[Stored records]
=====

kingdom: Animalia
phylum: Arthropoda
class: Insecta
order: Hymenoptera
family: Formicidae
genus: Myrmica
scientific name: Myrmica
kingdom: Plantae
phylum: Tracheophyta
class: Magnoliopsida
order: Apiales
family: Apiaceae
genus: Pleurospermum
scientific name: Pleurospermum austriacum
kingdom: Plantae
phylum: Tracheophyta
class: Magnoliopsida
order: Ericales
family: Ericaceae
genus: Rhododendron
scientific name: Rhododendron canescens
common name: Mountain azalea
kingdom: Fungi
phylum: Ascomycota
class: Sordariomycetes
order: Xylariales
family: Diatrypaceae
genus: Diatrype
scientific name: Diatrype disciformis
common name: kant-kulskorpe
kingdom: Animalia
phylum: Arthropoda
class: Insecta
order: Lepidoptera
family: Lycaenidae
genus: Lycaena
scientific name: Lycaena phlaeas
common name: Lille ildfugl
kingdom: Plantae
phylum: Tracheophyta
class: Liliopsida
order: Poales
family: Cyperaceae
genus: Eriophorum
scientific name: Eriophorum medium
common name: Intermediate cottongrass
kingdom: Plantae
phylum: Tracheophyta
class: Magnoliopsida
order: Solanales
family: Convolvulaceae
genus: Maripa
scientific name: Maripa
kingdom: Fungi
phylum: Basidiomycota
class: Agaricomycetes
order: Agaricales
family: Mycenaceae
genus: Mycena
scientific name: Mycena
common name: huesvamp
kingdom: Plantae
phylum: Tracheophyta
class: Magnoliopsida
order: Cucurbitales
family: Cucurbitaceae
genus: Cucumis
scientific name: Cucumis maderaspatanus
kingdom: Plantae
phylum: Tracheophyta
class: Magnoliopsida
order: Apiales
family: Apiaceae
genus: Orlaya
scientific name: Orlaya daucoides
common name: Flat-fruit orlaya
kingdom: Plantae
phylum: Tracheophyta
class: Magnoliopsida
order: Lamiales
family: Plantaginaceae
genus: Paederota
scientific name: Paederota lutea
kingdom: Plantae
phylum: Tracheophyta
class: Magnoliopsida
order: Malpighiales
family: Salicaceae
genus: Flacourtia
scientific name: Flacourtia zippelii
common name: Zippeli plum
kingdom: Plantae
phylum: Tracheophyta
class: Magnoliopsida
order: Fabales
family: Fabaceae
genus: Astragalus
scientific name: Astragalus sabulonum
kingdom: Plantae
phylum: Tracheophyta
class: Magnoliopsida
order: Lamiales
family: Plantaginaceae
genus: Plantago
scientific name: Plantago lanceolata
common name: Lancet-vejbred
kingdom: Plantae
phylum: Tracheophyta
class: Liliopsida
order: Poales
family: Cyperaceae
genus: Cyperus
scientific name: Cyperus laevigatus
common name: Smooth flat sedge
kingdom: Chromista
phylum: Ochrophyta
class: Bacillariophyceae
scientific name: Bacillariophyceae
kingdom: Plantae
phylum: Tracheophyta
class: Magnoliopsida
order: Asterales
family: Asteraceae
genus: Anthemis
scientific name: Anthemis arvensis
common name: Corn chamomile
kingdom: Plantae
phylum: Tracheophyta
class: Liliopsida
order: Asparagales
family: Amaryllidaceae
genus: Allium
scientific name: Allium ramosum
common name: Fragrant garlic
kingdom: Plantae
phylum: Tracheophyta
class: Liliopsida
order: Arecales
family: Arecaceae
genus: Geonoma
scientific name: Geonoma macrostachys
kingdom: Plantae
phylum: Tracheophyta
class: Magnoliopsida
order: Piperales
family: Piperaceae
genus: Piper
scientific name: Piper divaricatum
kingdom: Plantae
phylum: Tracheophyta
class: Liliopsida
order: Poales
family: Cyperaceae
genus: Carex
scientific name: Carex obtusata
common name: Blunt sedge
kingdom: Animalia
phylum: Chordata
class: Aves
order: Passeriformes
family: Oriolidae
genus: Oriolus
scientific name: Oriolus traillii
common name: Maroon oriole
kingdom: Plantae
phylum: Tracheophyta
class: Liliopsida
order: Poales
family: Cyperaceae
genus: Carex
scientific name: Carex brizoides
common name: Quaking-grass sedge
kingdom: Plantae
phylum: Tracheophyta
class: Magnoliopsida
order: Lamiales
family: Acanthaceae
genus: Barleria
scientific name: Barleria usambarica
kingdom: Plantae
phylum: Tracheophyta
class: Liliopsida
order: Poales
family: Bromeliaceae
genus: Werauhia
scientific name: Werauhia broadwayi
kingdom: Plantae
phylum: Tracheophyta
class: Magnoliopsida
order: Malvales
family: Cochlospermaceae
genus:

=====

◆ **What the task asks**
Render the lines of the taxonomy records above as a single numbered list, leaving out any blank lines.

◆ **Answer below**
1. kingdom: Animalia
2. phylum: Arthropoda
3. class: Insecta
4. order: Hymenoptera
5. family: Formicidae
6. genus: Myrmica
7. scientific name: Myrmica
8. kingdom: Plantae
9. phylum: Tracheophyta
10. class: Magnoliopsida
11. order: Apiales
12. family: Apiaceae
13. genus: Pleurospermum
14. scientific name: Pleurospermum austriacum
15. kingdom: Plantae
16. phylum: Tracheophyta
17. class: Magnoliopsida
18. order: Ericales
19. family: Ericaceae
20. genus: Rhododendron
21. scientific name: Rhododendron canescens
22. common name: Mountain azalea
23. kingdom: Fungi
24. phylum: Ascomycota
25. class: Sordariomycetes
26. order: Xylariales
27. family: Diatrypaceae
28. genus: Diatrype
29. scientific name: Diatrype disciformis
30. common name: kant-kulskorpe
31. kingdom: Animalia
32. phylum: Arthropoda
33. class: Insecta
34. order: Lepidoptera
35. family: Lycaenidae
36. genus: Lycaena
37. scientific name: Lycaena phlaeas
38. common name: Lille ildfugl
39. kingdom: Plantae
40. phylum: Tracheophyta
41. class: Liliopsida
42. order: Poales
43. family: Cyperaceae
44. genus: Eriophorum
45. scientific name: Eriophorum medium
46. common name: Intermediate cottongrass
47. kingdom: Plantae
48. phylum: Tracheophyta
49. class: Magnoliopsida
50. order: Solanales
51. family: Convolvulaceae
52. genus: Maripa
53. scientific name: Maripa
54. kingdom: Fungi
55. phylum: Basidiomycota
56. class: Agaricomycetes
57. order: Agaricales
58. family: Mycenaceae
59. genus: Mycena
60. scientific name: Mycena
61. common name: huesvamp
62. kingdom: Plantae
63. phylum: Tracheophyta
64. class: Magnoliopsida
65. order: Cucurbitales
66. family: Cucurbitaceae
67. genus: Cucumis
68. scientific name: Cucumis maderaspatanus
69. kingdom: Plantae
70. phylum: Tracheophyta
71. class: Magnoliopsida
72. order: Apiales
73. family: Apiaceae
74. genus: Orlaya
75. scientific name: Orlaya daucoides
76. common name: Flat-fruit orlaya
77. kingdom: Plantae
78. phylum: Tracheophyta
79. class: Magnoliopsida
80. order: Lamiales
81. family: Plantaginaceae
82. genus: Paederota
83. scientific name: Paederota lutea
84. kingdom: Plantae
85. phylum: Tracheophyta
86. class: Magnoliopsida
87. order: Malpighiales
88. family: Salicaceae
89. genus: Flacourtia
90. scientific name: Flacourtia zippelii
91. common name: Zippeli plum
92. kingdom: Plantae
93. phylum: Tracheophyta
94. class: Magnoliopsida
95. order: Fabales
96. family: Fabaceae
97. genus: Astragalus
98. scientific name: Astragalus sabulonum
99. kingdom: Plantae
100. phylum: Tracheophyta
101. class: Magnoliopsida
102. order: Lamiales
103. family: Plantaginaceae
104. genus: Plantago
105. scientific name: Plantago lanceolata
106. common name: Lancet-vejbred
107. kingdom: Plantae
108. phylum: Tracheophyta
109. class: Liliopsida
110. order: Poales
111. family: Cyperaceae
112. genus: Cyperus
113. scientific name: Cyperus laevigatus
114. common name: Smooth flat sedge
115. kingdom: Chromista
116. phylum: Ochrophyta
117. class: Bacillariophyceae
118. scientific name: Bacillariophyceae
119. kingdom: Plantae
120. phylum: Tracheophyta
121. class: Magnoliopsida
122. order: Asterales
123. family: Asteraceae
124. genus: Anthemis
125. scientific name: Anthemis arvensis
126. common name: Corn chamomile
127. kingdom: Plantae
128. phylum: Tracheophyta
129. class: Liliopsida
130. order: Asparagales
131. family: Amaryllidaceae
132. genus: Allium
133. scientific name: Allium ramosum
134. common name: Fragrant garlic
135. kingdom: Plantae
136. phylum: Tracheophyta
137. class: Liliopsida
138. order: Arecales
139. family: Arecaceae
140. genus: Geonoma
141. scientific name: Geonoma macrostachys
142. kingdom: Plantae
143. phylum: Tracheophyta
144. class: Magnoliopsida
145. order: Piperales
146. family: Piperaceae
147. genus: Piper
148. scientific name: Piper divaricatum
149. kingdom: Plantae
150. phylum: Tracheophyta
151. class: Liliopsida
152. order: Poales
153. family: Cyperaceae
154. genus: Carex
155. scientific name: Carex obtusata
156. common name: Blunt sedge
157. kingdom: Animalia
158. phylum: Chordata
159. class: Aves
160. order: Passeriformes
161. family: Oriolidae
162. genus: Oriolus
163. scientific name: Oriolus traillii
164. common name: Maroon oriole
165. kingdom: Plantae
166. phylum: Tracheophyta
167. class: Liliopsida
168. order: Poales
169. family: Cyperaceae
170. genus: Carex
171. scientific name: Carex brizoides
172. common name: Quaking-grass sedge
173. kingdom: Plantae
174. phylum: Tracheophyta
175. class: Magnoliopsida
176. order: Lamiales
177. family: Acanthaceae
178. genus: Barleria
179. scientific name: Barleria usambarica
180. kingdom: Plantae
181. phylum: Tracheophyta
182. class: Liliopsida
183. order: Poales
184. family: Bromeliaceae
185. genus: Werauhia
186. scientific name: Werauhia broadwayi
187. kingdom: Plantae
188. phylum: Tracheophyta
189. class: Magnoliopsida
190. order: Malvales
191. family: Cochlospermaceae
192. genus:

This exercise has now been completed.